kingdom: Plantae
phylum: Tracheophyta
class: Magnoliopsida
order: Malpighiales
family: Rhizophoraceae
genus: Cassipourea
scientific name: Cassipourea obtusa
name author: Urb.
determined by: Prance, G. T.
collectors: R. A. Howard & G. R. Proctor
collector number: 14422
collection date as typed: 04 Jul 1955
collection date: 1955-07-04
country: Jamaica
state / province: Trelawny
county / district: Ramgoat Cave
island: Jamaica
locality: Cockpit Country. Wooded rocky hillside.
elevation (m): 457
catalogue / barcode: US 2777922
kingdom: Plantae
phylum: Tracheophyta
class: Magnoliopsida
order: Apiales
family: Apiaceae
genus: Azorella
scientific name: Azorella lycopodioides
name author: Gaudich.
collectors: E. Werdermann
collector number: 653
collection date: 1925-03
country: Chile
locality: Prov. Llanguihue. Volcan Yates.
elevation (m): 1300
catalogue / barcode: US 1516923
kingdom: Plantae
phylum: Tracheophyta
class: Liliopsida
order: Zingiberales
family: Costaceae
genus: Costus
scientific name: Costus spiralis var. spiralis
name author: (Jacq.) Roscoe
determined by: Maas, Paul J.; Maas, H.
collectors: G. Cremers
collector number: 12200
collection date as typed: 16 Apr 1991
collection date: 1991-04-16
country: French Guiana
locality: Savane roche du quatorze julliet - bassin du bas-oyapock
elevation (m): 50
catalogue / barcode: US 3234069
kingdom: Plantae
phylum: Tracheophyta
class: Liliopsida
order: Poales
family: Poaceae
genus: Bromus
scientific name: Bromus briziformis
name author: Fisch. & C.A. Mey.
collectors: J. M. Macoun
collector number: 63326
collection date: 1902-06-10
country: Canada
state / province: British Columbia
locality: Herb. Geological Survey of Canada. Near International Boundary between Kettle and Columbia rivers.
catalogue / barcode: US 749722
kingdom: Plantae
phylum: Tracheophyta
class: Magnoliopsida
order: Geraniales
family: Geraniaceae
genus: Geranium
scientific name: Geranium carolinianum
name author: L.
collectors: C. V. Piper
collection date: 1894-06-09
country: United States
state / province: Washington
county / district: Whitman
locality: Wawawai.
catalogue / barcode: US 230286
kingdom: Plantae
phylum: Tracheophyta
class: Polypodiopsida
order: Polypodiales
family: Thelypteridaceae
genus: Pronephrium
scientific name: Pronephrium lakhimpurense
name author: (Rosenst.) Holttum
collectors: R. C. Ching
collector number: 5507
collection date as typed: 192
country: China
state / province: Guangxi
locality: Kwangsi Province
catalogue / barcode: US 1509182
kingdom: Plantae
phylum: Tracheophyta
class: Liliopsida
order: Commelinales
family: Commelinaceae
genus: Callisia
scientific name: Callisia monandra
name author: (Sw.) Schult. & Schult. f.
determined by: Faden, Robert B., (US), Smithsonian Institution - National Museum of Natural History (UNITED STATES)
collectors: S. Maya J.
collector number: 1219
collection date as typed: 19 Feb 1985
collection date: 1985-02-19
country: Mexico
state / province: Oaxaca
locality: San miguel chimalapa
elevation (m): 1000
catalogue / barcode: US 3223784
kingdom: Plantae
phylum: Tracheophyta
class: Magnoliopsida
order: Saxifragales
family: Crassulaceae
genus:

◆ ◆ ◆

**Consigna**
Cita literalmente todas las líneas de los datos anteriores, sin omitir ni modificar ninguna.

**Respuesta**
kingdom: Plantae
phylum: Tracheophyta
class: Magnoliopsida
order: Malpighiales
family: Rhizophoraceae
genus: Cassipourea
scientific name: Cassipourea obtusa
name author: Urb.
determined by: Prance, G. T.
collectors: R. A. Howard & G. R. Proctor
collector number: 14422
collection date as typed: 04 Jul 1955
collection date: 1955-07-04
country: Jamaica
state / province: Trelawny
county / district: Ramgoat Cave
island: Jamaica
locality: Cockpit Country. Wooded rocky hillside.
elevation (m): 457
catalogue / barcode: US 2777922
kingdom: Plantae
phylum: Tracheophyta
class: Magnoliopsida
order: Apiales
family: Apiaceae
genus: Azorella
scientific name: Azorella lycopodioides
name author: Gaudich.
collectors: E. Werdermann
collector number: 653
collection date: 1925-03
country: Chile
locality: Prov. Llanguihue. Volcan Yates.
elevation (m): 1300
catalogue / barcode: US 1516923
kingdom: Plantae
phylum: Tracheophyta
class: Liliopsida
order: Zingiberales
family: Costaceae
genus: Costus
scientific name: Costus spiralis var. spiralis
name author: (Jacq.) Roscoe
determined by: Maas, Paul J.; Maas, H.
collectors: G. Cremers
collector number: 12200
collection date as typed: 16 Apr 1991
collection date: 1991-04-16
country: French Guiana
locality: Savane roche du quatorze julliet - bassin du bas-oyapock
elevation (m): 50
catalogue / barcode: US 3234069
kingdom: Plantae
phylum: Tracheophyta
class: Liliopsida
order: Poales
family: Poaceae
genus: Bromus
scientific name: Bromus briziformis
name author: Fisch. & C.A. Mey.
collectors: J. M. Macoun
collector number: 63326
collection date: 1902-06-10
country: Canada
state / province: British Columbia
locality: Herb. Geological Survey of Canada. Near International Boundary between Kettle and Columbia rivers.
catalogue / barcode: US 749722
kingdom: Plantae
phylum: Tracheophyta
class: Magnoliopsida
order: Geraniales
family: Geraniaceae
genus: Geranium
scientific name: Geranium carolinianum
name author: L.
collectors: C. V. Piper
collection date: 1894-06-09
country: United States
state / province: Washington
county / district: Whitman
locality: Wawawai.
catalogue / barcode: US 230286
kingdom: Plantae
phylum: Tracheophyta
class: Polypodiopsida
order: Polypodiales
family: Thelypteridaceae
genus: Pronephrium
scientific name: Pronephrium lakhimpurense
name author: (Rosenst.) Holttum
collectors: R. C. Ching
collector number: 5507
collection date as typed: 192
country: China
state / province: Guangxi
locality: Kwangsi Province
catalogue / barcode: US 1509182
kingdom: Plantae
phylum: Tracheophyta
class: Liliopsida
order: Commelinales
family: Commelinaceae
genus: Callisia
scientific name: Callisia monandra
name author: (Sw.) Schult. & Schult. f.
determined by: Faden, Robert B., (US), Smithsonian Institution - National Museum of Natural History (UNITED STATES)
collectors: S. Maya J.
collector number: 1219
collection date as typed: 19 Feb 1985
collection date: 1985-02-19
country: Mexico
state / province: Oaxaca
locality: San miguel chimalapa
elevation (m): 1000
catalogue / barcode: US 3223784
kingdom: Plantae
phylum: Tracheophyta
class: Magnoliopsida
order: Saxifragales
family: Crassulaceae
genus:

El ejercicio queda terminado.